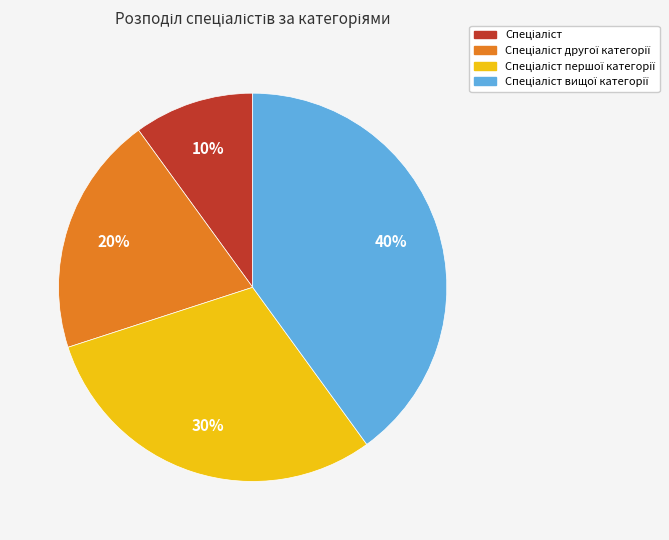

To the nearest percent, what is the difference between the largest and smallest slice percentages?

30%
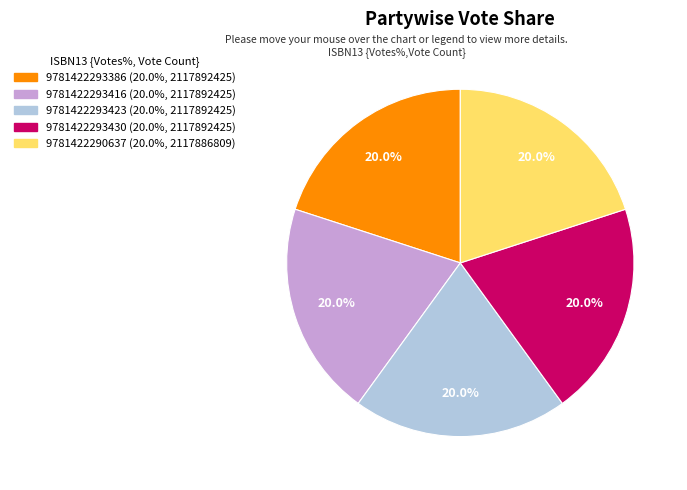

Does any single category account for the majority?

No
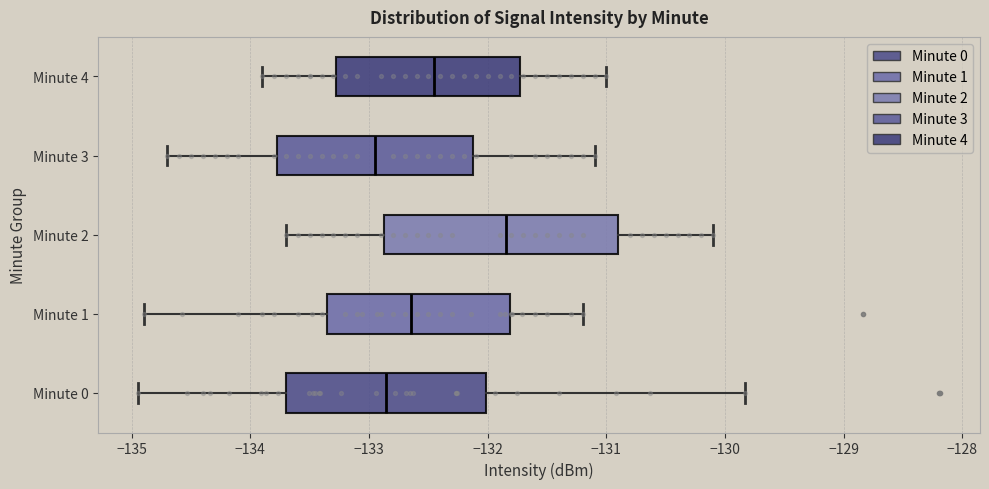

Reading bottom to top, transcribe this box plot: for each box, give where its median line is, the range the box spans, and where its two whiskers end, as read against the x-axis. The values are not printed on the chart, so give them approximately, as read against the axis.

Minute 0: median -132.9, box -133.7 to -132.0, whiskers -134.9 to -129.8
Minute 1: median -132.6, box -133.3 to -131.8, whiskers -134.9 to -131.2
Minute 2: median -131.8, box -132.9 to -130.9, whiskers -133.7 to -130.1
Minute 3: median -132.9, box -133.8 to -132.1, whiskers -134.7 to -131.1
Minute 4: median -132.4, box -133.3 to -131.7, whiskers -133.9 to -131.0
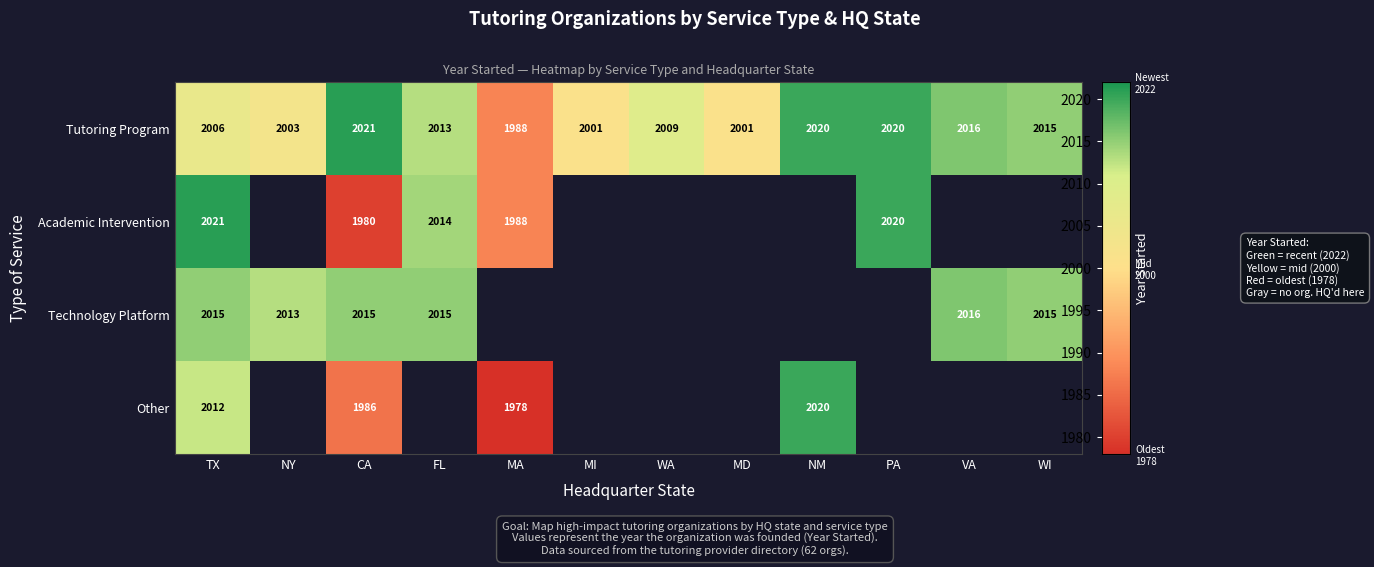

What is the sum of the Tutoring Program values at PA and VA?

4036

• Description of the task: Copy out the stretch of the listing above from the line containing "Does any single" through the end of the listing, both included, without the pictures.

• Answer below:
Does any single category account for the majority?

No

Reading bottom to top, transcribe this box plot: for each box, give where its median line is, the range the box spans, and where its two whiskers end, as read against the x-axis. The values are not printed on the chart, so give them approximately, as read against the axis.

Minute 0: median -132.9, box -133.7 to -132.0, whiskers -134.9 to -129.8
Minute 1: median -132.6, box -133.3 to -131.8, whiskers -134.9 to -131.2
Minute 2: median -131.8, box -132.9 to -130.9, whiskers -133.7 to -130.1
Minute 3: median -132.9, box -133.8 to -132.1, whiskers -134.7 to -131.1
Minute 4: median -132.4, box -133.3 to -131.7, whiskers -133.9 to -131.0

What is the sum of the Tutoring Program values at PA and VA?

4036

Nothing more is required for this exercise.